Le désir mimétique

« L'homme désire toujours selon le désir de l'Autre » est le postulat du désir mimétique, développé par René Girard, dans un conflit tragico-comique dont les protagonistes deviennent interchangeables et transformés en « doubles » symétriques « en miroir » dans une relation duale de la rivalité mimétique qui conduit à la violence mimétique.

http://fr.wikipedia.org/wiki/D%C3%A9sir_mim%C3%A9tique

Sur le plan individuel, les hommes se haïssent parce qu'ils s'imitent. Le mimétisme engendre la rivalité, mais en retour la rivalité renforce le mimétisme. Les protagonistes d'un tel conflit tragique ou comique ne voient pas qu'ils sont interchangeables, symétriques, des « doubles », mais l'observateur extérieur le voit : il y a double logique, celle du désir et celle de l'imitation. En d'autres termes, faire de l'Autre un modèle, c'est faire de lui un rival.
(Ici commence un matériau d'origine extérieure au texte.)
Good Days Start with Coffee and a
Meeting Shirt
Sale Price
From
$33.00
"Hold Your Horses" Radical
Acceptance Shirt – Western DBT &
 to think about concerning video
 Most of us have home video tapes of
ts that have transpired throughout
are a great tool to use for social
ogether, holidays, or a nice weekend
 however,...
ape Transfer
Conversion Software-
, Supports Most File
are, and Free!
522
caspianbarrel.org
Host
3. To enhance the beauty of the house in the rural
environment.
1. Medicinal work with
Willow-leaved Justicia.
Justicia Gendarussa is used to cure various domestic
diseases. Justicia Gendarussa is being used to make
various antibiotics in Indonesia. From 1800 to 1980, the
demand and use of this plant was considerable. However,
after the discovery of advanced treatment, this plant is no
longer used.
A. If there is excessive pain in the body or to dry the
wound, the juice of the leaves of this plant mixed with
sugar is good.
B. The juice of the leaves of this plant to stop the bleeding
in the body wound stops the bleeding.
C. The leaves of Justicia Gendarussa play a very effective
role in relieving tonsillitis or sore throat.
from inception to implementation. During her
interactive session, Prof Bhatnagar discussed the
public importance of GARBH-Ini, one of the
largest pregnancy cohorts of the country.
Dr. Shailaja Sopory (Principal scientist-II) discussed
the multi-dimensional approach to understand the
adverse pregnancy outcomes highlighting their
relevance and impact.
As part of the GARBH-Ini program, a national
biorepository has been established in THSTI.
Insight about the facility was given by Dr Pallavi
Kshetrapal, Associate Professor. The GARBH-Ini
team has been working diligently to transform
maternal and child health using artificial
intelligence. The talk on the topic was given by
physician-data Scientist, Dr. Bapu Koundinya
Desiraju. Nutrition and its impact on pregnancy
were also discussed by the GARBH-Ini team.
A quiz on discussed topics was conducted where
La notion de désir mimétique devient pleinement intelligible avec le « modèle » du désir qui devient « obstacle » dans la réalisation de ce désir, comme dans l'exemple illustratif donné par Girard des enfants qui se disputent pour un même jouet, alors que bien d'autres sont disponibles. C'est le phénomène fondamental du modèle-obstacle.

Au niveau physique, la mimétique est un camouflage dont l’exemple illustratif est le caméléon. C’est aussi le niveau des besoins ou appétits.

Au niveau social des congénères et des collègues qui partagent la même loi (lex. legis) et le même héritage (legs), la mimétique consiste à faire « comme tout le monde » dans le conformisme dont l’exemple illustratif est l’effet de la mode. C’est le niveau de la confusion (à la fois « prendre l’un pour l’autre » et « fondre ensemble l’un dans l’autre ») entre « besoin » et « désir ». Le besoin d’habillement peut être satisfait par n’importe quel vêtement, alors que « le désir selon l’Autre » du postulat girardien se rapporte à la particularité d’une telle marque et d’un tel type désignée par la mode.


Ce qui m'intéresse particulièrement dans cette analyse, c'est de constater que ce désir de mimétisme conduit paralèlement à la confrontation entre les individus. L'individu copie mais cherche simultanément à faire mieux, ce qui lui laisse croire qu'il fait différemment. Chaque étape de différenciation, aussi insignifiante soit-elle, renforce le phénomène chez l'autre qui va à son tour s'accorder aux désirs de ses congénères tout en cherchant à s'en défaire en les approfondissant encore davantage. C'est le fondement même de la société de consommation. Il n'y a aucune liberté dans ce système et la possession générée par la multiplicité des désirs assouvis conduit immanquablement à la dépossession de soi.

La publicité suggère que les autres ont tel désir mais propose en même temps la satisfaction de ce désir à une échelle supérieure.

"Vous voulez posséder une voiture, tout comme vos contemporains mais grâce à nous, vous posséderez une voiture différente..."

On est bien entendu là encore dans le paradigme du moi encapsulé qui se soumet à des valeurs matérielles élevées au rang de valeur humaine. L'individu se persuade d'une grande valeur au regard de ce qu'il possède et que les autres désirent. C'est la course en avant. L'autre est un modèle que chacun veut dépasser, l'autre est un miroir qu'il faut briser pour parvenir à constituer un miroir plus vaste ne reflétant que son propre reflet.

Tant que durera cette illusion de la valeur humaine nourrie par des paramètres évènementiels et épisodiques, l'élévation spirituelle sera bridée. Tant que l'individu sera incapable de s'extraire de cette futilité, il n'y aura aucune issue. Les hommes seront enchaînés à des désirs libérant en eux des intentions toujours plus carcérales.